If you’re not getting better as you get older, you’re doing  something wrong.
–Thomas Hanna

I have a client who came in with severe shoulder pain that had been plaguing him for years. He told me about his many car accidents, hours at computer work, and caring for a newborn baby. He told me that his doctor first asked, “So how old are you?” and then told him that nothing was wrong. My client was, understandably, annoyed that his doctors would insinuate that age would have anything to do with his pain.

Chronic muscular pain is not age-related.

It builds up over time as we respond to stress – accidents, injuries, surgeries, ongoing emotional or occupational stresses. It also results from not paying attention to the sensations of your own body. That feeling of muscular tightness, restricted movement and bad posture can not only be avoided, it can be reversed.

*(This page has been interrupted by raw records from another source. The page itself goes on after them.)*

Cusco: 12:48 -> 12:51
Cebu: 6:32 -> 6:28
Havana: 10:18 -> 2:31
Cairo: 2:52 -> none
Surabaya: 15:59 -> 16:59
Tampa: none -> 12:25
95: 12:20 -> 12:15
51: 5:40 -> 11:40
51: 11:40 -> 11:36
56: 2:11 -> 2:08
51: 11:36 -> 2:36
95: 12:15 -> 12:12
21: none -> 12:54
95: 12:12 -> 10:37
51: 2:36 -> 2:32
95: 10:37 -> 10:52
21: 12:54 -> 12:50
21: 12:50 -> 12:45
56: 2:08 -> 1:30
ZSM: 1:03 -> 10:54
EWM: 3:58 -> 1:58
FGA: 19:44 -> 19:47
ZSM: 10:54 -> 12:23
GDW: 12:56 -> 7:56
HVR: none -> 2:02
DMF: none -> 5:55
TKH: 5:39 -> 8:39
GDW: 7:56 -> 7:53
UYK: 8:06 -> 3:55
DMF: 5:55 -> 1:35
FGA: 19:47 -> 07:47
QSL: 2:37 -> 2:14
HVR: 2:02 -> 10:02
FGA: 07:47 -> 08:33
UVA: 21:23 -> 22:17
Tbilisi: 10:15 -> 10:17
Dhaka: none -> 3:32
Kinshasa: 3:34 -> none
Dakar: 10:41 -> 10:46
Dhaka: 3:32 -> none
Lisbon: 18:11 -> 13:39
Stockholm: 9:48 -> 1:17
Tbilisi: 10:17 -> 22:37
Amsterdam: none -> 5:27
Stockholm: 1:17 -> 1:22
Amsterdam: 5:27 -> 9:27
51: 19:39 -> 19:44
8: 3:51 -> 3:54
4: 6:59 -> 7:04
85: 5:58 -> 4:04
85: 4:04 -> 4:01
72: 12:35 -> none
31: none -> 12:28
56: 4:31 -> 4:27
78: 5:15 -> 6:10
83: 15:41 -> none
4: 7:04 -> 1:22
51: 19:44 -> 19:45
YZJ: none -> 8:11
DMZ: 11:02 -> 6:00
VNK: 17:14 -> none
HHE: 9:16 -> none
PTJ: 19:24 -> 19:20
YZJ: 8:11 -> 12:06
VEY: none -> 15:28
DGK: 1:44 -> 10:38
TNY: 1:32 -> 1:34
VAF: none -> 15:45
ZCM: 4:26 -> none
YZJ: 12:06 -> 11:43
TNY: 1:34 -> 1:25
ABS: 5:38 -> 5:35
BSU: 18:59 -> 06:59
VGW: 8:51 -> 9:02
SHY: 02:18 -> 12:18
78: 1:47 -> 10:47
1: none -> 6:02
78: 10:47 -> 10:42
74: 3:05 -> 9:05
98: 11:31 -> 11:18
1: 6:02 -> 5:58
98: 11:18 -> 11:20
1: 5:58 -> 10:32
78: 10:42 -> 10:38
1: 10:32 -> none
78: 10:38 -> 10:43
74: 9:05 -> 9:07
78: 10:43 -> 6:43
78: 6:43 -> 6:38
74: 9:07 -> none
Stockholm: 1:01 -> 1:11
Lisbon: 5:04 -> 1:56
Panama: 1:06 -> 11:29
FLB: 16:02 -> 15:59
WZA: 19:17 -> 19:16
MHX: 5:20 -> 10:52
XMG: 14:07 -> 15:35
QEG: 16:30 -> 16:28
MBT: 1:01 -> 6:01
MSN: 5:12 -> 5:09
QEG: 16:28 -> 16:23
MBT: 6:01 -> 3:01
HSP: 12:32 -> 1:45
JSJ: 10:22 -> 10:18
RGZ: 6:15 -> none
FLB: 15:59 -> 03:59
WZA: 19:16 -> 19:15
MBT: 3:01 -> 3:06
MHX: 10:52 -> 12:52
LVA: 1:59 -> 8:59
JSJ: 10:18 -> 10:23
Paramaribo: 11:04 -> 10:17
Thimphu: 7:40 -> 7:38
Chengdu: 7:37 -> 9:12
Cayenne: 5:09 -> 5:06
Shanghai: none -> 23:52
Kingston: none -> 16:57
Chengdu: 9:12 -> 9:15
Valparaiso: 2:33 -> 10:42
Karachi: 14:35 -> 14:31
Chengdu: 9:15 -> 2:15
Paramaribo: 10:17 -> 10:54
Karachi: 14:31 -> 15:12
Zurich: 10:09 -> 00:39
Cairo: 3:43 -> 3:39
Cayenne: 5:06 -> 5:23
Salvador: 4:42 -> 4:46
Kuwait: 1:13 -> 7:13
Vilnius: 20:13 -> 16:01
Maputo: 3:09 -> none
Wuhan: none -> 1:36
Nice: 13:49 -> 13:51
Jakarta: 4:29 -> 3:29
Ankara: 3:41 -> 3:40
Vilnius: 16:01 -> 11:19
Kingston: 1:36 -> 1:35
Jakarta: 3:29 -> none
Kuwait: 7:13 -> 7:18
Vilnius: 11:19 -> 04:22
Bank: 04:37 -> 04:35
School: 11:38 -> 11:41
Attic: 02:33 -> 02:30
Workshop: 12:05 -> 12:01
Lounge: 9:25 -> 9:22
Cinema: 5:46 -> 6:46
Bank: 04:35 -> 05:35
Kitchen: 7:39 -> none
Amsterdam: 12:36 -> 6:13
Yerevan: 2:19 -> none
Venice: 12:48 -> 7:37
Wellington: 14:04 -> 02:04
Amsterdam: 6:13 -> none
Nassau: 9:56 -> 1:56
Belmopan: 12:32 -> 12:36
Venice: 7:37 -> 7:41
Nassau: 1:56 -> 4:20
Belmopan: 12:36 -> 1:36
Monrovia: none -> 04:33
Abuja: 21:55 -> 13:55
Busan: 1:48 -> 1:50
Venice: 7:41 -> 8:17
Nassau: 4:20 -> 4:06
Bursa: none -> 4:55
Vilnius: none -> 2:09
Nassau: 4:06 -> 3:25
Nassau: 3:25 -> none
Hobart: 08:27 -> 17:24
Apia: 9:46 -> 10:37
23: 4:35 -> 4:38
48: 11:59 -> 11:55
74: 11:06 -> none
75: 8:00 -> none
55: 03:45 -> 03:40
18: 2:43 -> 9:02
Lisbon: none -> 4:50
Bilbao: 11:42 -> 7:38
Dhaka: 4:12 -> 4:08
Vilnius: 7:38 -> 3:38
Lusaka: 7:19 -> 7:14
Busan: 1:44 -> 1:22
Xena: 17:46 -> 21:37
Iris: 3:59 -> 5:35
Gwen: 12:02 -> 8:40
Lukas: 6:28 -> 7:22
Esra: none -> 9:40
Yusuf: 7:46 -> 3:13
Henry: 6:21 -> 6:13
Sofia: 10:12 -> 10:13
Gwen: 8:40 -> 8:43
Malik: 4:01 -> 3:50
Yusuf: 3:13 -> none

Modern industrial cultures encourage people to pay attention to things outside themselves: computers, spreadsheets, phones. Such cultures also produce people who don’t pay attention to what it feels like to be in their own bodies. That sense of one’s body in movement and space is called “proprioception.” When you are “proprioceptively intelligent,” meaning aware of the way in which you respond to stresses, you are more likely to be able to relax those muscles. If you are unaware of what you’re doing, and unaware of the way in which your muscles are supposed to move, you are more likely to accumulate muscular tension.

Thomas Hanna, in his book Somatics: Reawakening The Mind’s Control Of Movement, Flexibility, And Health, wrote about teaching a group of osteopaths, chiropractors, doctors and physical therapists in Australia. He taught them some of the procedures he used to teach people to reverse what is believed to be the inevitable breakdown of the human body as we age. He spoke about proprioception and Sensory Motor Amnesia (SMA). One cardiologist wrote in a paper that, what Hanna taught “has as much potential for understanding the mind-body relationship as Einstein’s theory of relativity had for physics.”

So next time you get to work and see 100 emails in your inbox, notice what your muscles do. Or when someone calls your name or tells you to “hurry up!” or your cell phone rings, notice what your back muscles do. Notice if you hunch your shoulders in traffic, or slumping over your computer. When you walk, notice whether or not your shoulders and hips move. These are first steps toward reversing the “myth of aging.”